**What you should do:**
Gather and copy every line below that contains the string "PAGE". Case counts.

····················

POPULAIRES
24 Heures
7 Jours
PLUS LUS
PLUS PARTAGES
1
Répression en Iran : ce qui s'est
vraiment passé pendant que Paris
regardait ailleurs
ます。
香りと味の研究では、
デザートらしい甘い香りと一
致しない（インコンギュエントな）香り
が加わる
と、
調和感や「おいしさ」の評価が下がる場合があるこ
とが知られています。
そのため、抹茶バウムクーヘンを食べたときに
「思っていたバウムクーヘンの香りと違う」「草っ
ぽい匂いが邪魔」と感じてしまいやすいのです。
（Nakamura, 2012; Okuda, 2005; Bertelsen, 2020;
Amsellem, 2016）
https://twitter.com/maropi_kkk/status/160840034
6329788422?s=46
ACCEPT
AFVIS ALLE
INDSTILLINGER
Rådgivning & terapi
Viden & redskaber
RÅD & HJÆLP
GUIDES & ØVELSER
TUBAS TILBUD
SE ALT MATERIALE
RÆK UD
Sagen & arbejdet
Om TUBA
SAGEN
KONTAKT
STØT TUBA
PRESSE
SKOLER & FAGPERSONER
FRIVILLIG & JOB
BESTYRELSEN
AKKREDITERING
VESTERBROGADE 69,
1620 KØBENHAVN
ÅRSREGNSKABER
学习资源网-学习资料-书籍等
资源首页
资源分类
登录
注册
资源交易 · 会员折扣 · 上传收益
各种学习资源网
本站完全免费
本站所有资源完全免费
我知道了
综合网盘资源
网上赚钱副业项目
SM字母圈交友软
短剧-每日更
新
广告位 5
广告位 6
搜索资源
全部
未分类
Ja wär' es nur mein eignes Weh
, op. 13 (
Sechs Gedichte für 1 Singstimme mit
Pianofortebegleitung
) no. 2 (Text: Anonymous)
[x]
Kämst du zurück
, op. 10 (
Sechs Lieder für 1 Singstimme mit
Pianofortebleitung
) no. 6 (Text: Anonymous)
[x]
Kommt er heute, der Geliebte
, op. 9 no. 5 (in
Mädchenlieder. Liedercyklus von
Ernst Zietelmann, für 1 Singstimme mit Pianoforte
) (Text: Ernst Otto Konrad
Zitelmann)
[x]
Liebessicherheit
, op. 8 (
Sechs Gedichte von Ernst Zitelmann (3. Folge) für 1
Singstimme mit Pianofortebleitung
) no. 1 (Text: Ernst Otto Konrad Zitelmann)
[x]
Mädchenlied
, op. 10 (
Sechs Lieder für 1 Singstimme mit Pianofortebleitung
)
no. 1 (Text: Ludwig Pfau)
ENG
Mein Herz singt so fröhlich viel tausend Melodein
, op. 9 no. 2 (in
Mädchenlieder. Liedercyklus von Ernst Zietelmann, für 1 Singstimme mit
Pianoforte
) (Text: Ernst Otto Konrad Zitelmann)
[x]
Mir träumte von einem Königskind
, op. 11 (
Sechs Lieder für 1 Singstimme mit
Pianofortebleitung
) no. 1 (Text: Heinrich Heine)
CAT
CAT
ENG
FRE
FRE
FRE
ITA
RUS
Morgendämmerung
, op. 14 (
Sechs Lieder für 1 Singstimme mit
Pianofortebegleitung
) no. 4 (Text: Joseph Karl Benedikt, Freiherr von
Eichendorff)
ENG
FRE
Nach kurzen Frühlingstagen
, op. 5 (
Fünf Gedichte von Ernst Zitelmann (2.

····················

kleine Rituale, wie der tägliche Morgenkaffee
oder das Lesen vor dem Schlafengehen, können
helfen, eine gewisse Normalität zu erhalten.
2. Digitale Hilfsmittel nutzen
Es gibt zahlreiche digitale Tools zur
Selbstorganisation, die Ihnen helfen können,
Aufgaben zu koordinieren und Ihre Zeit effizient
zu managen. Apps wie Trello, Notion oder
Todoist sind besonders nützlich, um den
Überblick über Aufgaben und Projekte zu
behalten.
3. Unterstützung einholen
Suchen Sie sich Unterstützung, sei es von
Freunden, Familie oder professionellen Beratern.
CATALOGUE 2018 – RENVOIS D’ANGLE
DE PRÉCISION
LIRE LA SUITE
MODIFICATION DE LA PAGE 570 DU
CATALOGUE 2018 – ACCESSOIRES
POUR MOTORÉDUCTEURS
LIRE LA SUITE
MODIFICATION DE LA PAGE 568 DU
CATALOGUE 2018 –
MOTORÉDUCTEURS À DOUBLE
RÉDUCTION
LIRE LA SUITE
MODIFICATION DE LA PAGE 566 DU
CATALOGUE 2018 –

····················

**Task response:**
MODIFICATION DE LA PAGE 570 DU
MODIFICATION DE LA PAGE 568 DU
MODIFICATION DE LA PAGE 566 DU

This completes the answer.